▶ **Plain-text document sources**
<<<<
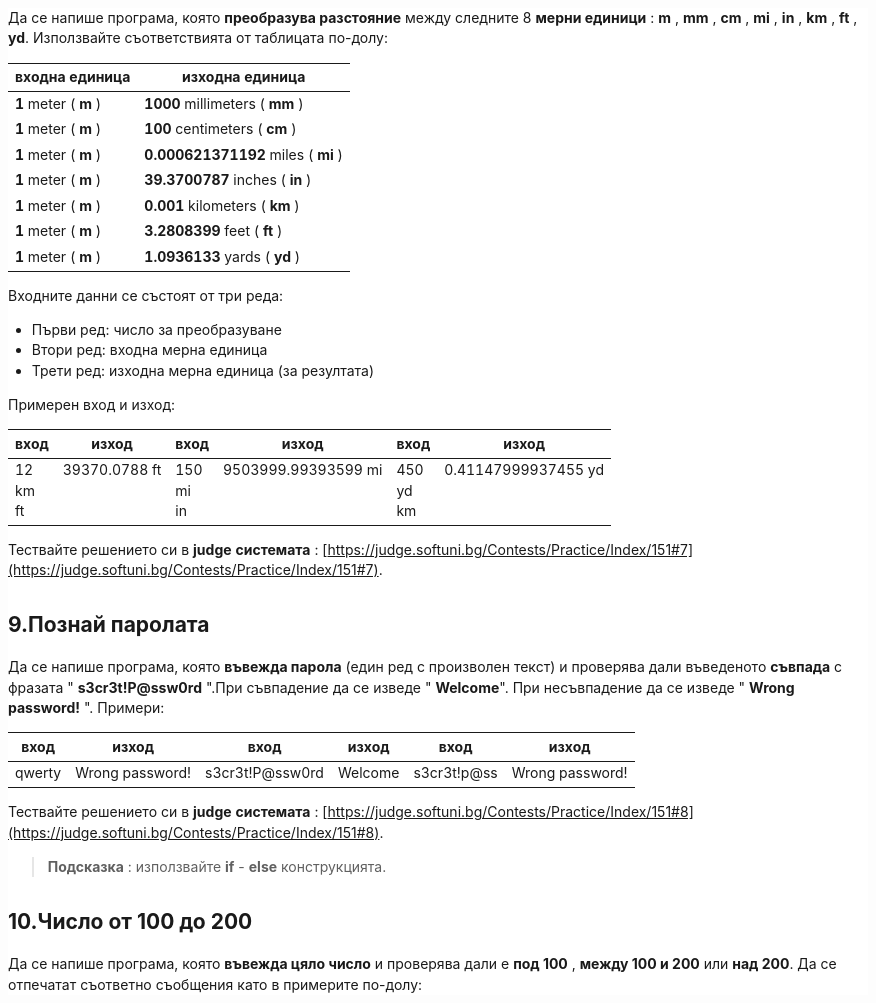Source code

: Да се напише програма, която **преобразува разстояние** между следните 8 **мерни единици** : **m** , **mm** , **cm** , **mi** , **in** , **km** , **ft** , **yd**. Използвайте съответствията от таблицата по-долу:

| **входна единица** | **изходна единица** |
| --- | --- |
| **1** meter ( **m** ) | **1000** millimeters ( **mm** ) |
| **1** meter ( **m** ) | **100** centimeters ( **cm** ) |
| **1** meter ( **m** ) | **0.000621371192** miles ( **mi** ) |
| **1** meter ( **m** ) | **39.3700787** inches ( **in** ) |
| **1** meter ( **m** ) | **0.001** kilometers ( **km** ) |
| **1** meter ( **m** ) | **3.2808399** feet ( **ft** ) |
| **1** meter ( **m** ) | **1.0936133** yards ( **yd** ) |

Входните данни се състоят от три реда:

- Първи ред: число за преобразуване
- Втори ред: входна мерна единица
- Трети ред: изходна мерна единица (за резултата)

Примерен вход и изход:

| **вход** | **изход** |   **вход** | **изход** |  **вход** | **изход** |
| --- | --- | --- | --- | --- | --- | 
| 12 <br/> km <br/> ft | 39370.0788 ft | 150 <br/>  mi <br/>  in | 9503999.99393599 mi | 450 <br/> yd <br/> km | 0.41147999937455 yd |

Тествайте решението си в **judge**  **системата** : [https://judge.softuni.bg/Contests/Practice/Index/151#7](https://judge.softuni.bg/Contests/Practice/Index/151#7).

## 9.Познай паролата

Да се напише програма, която **въвежда парола** (един ред с произволен текст) и проверява дали въведеното **съвпада** с фразата &quot; **s3cr3t!P@ssw0rd** &quot;.При съвпадение да се изведе &quot; **Welcome**&quot;. При несъвпадение да се изведе &quot; **Wrong password!** &quot;. Примери:

| **вход** | **изход** |  **вход** | **изход** |  **вход** | **изход** |
| --- | --- | --- | --- | --- | --- |
| qwerty | Wrong password! | s3cr3t!P@ssw0rd | Welcome | s3cr3t!p@ss | Wrong password! |

Тествайте решението си в **judge**  **системата** : [https://judge.softuni.bg/Contests/Practice/Index/151#8](https://judge.softuni.bg/Contests/Practice/Index/151#8).

> **Подсказка** : използвайте **if** - **else** конструкцията.

## 10.Число от 100 до 200

Да се напише програма, която **въвежда цяло число** и проверява дали е **под 100** , **между 100 и 200** или **над 200**. Да се отпечатат съответно съобщения като в примерите по-долу:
>>>>
▶ **EXERCISE DIRECTIONS**
Starting with the line with "feet ( **ft** ) |" above and going on through the line with "- Втори ред: входна мерна единица", transcribe every line exactly, both ends included, and add nothing.

▶ **TASK OUTPUT**
| **1** meter ( **m** ) | **3.2808399** feet ( **ft** ) |
| **1** meter ( **m** ) | **1.0936133** yards ( **yd** ) |

Входните данни се състоят от три реда:

- Първи ред: число за преобразуване
- Втори ред: входна мерна единица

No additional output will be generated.